Sekarang aku paling benci Ibu Viola. Rasanya menyebalkan saat dia terus bertanya dengan nada lemah lembut, seolah aku akan melunak hanya karena dia tidak bisa berteriak.
"Lepas!" bentakku sembari menepis kasar tangan pria dewasa yang sempat menarik selimutku.
"Kakak akan pergi setelah kamu minum obat. Cepat minum obatmu, dengan begitu, kamu bisa pulih dan segera melanjutkan sekolah."
Lihatlah pria ini ... aku juga membencinya. Siapa juga yang peduli dengan sekolah? Mau diteriaki berapa kali pun, aku akan tetap membolos seumur hidup.
"Lepas, atau kulempar barang-barang di ruangan ini," ancamku. "Aku dengar ganti rugi kerusakan properti rumah sakit sangat mahal."
"Kamu sudah gila, ya?" Dengan enggan, akhirnya dia angkat tangan.
"Baru tahu?"
Kakak terdiam. Mulutnya terkatup rapat. Biasanya aku terpaksa menurut, tapi sekarang aku sangat lelah untuk menunjukkan kewarasanku. Aku tahu, dia juga sama lelahnya. Maka pergilah jika tidak ingin menghadapi orang gila.
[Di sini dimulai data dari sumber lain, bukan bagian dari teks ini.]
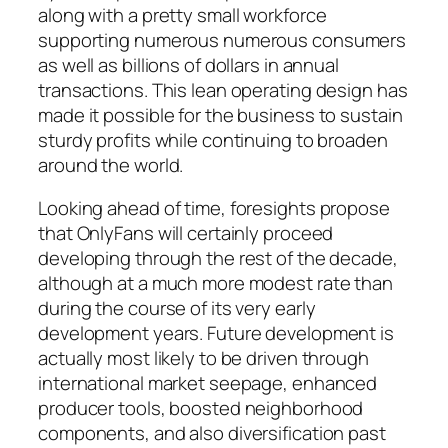
along with a pretty small workforce
supporting numerous numerous consumers
as well as billions of dollars in annual
transactions. This lean operating design has
made it possible for the business to sustain
sturdy profits while continuing to broaden
around the world.
Looking ahead of time, foresights propose
that OnlyFans will certainly proceed
developing through the rest of the decade,
although at a much more modest rate than
during the course of its very early
development years. Future development is
actually most likely to be driven through
international market seepage, enhanced
producer tools, boosted neighborhood
components, and also diversification past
"Kamu mau bertemu Ibu Viola dengan kondisi seperti ini?"
Aku lantas mendongak. "Apa maksudmu?"
Dia mengangguk-angguk, seakan berhasil memahami sesuatu. "Bersiaplah! Sesuai keinginanmu, kita akan menemui Ibu Viola."
"Jangan mengecohku."
"Tapi dengan syarat!" tegasnya.
"Syarat apa?"
"Setelah kamu bertemu dengannya, kamu harus janji untuk menjalani terapi sampai tuntas, minum obat teratur, dan berangkat sekolah dengan rajin."
Alisku bertaut. "Apa hubungannya?"
"Tidak ada hubungannya. Anggap saja ini bayaran karena sudah mengantarmu."
"Aku bisa pergi sendiri. Kamu cukup kasih tahu nama tempatnya."
Dia menggeleng. "Tidak bisa. Aku akan ikut mengantarmu."
"Ini jalan ke sekolah," ucapku mengernyit begitu menyadari pemandangan yang tidak asing.
"Kenapa kamu bingung? Ibu Viola itu guru. Tidak heran kalau seorang guru berada di sekolah."
"Tidak. Aku hanya-"
Aku belum pernah melihatnya mengajar lagi selama dua tahun belakangan. Benarkah dia masih menetap di sekolah? Kalau ternyata kami selalu di tempat yang sama, kenapa selama ini sosoknya sangat sulit ditemukan?
"Nah, sudah sampai. Ayo turun!"
Aku pun menarik napas dalam-dalam, memandang bangunan bercat biru muda yang entah kenapa dadaku sesak ketika melihatnya tanpa usang.